### [TASK]
In the SpiderMonkey Parser API text, rewrite the stretch from "The representation of" through "popular esprima parser.", swapping "flaws" for "shortcomings".

SOURCE TEXT: Begin

SpiderMonkey Parser API: A Standard For Structured JS Representations

Description
-----------

The representation of JavaScript programs that Mozilla used when they exposed their SpiderMonkey reflection API isn't perfect; in fact, it has a good number of flaws. But a rich ecosystem of tools has formed around this particular structured representation of JavaScript programs, most notably the popular esprima parser.

The reusability and composability of these tools has made this format the standard for all modern projects that transform, generate, analyse, or otherwise work with JavaScript programs. We will explore this burgeoning format, evaluate its design with the benefit of hindsight, and showcase some of the more useful and prominent projects that have adopted it.

Speaker Notes
-------------

=== Slide 1 ===

=== Slide 2 ===

* this is a JavaScript program
* uses the new operator on a constructor "big C"
* passes result of `1 + a`
* not very useful in this format; just a series of characters
* meaningful static analysis requires a more structured representation

=== Slide 3 ===

* in creating this structure, we usually start with lexical analysis (tokenisation)
* makes for a much simpler parser
* character stream turned into stream of more meaningful tokens
* tokens tagged with type
* whitespace characters do not create tokens

=== Slide 4 ===

* parsers are magic
* it turns the token stream into a tree

=== Slide 5 ===

* this is a representation of an abstract syntax tree (AST)
* formatted the way that Spidermonkey interpreter does internally

=== Slide 6 ===

* same AST as a JavaScript object

=== Slide 7 ===

* mid-2010, Dave Herman announced on his Mozilla blog
** new public API in SpiderMonkey
** exposes its JavaScript parser.

SOURCE TEXT: End
STUDY MATERIAL: Begin

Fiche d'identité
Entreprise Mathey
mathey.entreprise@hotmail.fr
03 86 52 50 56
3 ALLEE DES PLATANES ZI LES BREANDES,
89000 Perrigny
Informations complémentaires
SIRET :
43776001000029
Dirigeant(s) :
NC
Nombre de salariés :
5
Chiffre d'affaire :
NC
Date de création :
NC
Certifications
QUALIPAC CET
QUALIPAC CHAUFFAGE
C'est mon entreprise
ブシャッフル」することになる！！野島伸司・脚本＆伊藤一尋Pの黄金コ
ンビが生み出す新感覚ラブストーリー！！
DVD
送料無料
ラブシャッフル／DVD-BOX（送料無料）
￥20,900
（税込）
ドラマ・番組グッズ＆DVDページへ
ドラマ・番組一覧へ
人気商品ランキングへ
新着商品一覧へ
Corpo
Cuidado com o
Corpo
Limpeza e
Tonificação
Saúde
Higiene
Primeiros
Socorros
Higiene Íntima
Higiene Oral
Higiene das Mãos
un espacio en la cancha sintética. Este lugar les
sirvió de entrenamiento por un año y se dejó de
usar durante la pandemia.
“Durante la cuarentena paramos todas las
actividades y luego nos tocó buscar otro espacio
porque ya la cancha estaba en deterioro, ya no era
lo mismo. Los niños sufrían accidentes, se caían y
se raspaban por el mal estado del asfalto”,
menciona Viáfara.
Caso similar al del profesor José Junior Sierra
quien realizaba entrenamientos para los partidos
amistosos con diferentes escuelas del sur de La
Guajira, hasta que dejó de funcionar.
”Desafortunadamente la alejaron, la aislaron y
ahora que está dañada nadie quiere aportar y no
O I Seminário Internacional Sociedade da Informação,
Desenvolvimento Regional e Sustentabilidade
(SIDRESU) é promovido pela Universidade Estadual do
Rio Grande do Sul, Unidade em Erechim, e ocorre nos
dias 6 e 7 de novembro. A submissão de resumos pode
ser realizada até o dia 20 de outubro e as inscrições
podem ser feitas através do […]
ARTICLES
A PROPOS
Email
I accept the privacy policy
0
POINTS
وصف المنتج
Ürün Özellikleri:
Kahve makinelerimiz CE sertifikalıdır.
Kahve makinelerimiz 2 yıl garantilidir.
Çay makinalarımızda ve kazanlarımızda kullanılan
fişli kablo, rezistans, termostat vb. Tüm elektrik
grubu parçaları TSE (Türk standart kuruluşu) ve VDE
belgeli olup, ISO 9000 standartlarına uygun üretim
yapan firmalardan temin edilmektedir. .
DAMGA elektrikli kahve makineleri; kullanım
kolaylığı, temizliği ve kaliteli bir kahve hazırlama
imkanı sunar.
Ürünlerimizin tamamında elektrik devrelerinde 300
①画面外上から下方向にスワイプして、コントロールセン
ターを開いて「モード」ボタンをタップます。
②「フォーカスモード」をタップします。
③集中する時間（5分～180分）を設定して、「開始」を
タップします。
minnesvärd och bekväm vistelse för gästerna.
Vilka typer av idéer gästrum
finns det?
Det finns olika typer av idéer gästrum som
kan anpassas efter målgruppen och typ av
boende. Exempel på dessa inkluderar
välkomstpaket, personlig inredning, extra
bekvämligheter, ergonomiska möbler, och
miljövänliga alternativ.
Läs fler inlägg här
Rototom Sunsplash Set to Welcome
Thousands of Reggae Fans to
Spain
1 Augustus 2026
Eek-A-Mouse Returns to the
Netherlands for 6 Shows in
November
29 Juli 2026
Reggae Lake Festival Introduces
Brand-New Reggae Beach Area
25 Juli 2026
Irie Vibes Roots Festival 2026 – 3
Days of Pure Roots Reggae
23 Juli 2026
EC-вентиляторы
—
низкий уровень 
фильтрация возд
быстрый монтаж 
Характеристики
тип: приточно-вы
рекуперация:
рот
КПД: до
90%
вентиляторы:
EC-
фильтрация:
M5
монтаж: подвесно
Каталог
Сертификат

STUDY MATERIAL: End

### [PROBLEM SOLUTION]
The representation of JavaScript programs that Mozilla used when they exposed their SpiderMonkey reflection API isn't perfect; in fact, it has a good number of shortcomings. But a rich ecosystem of tools has formed around this particular structured representation of JavaScript programs, most notably the popular esprima parser.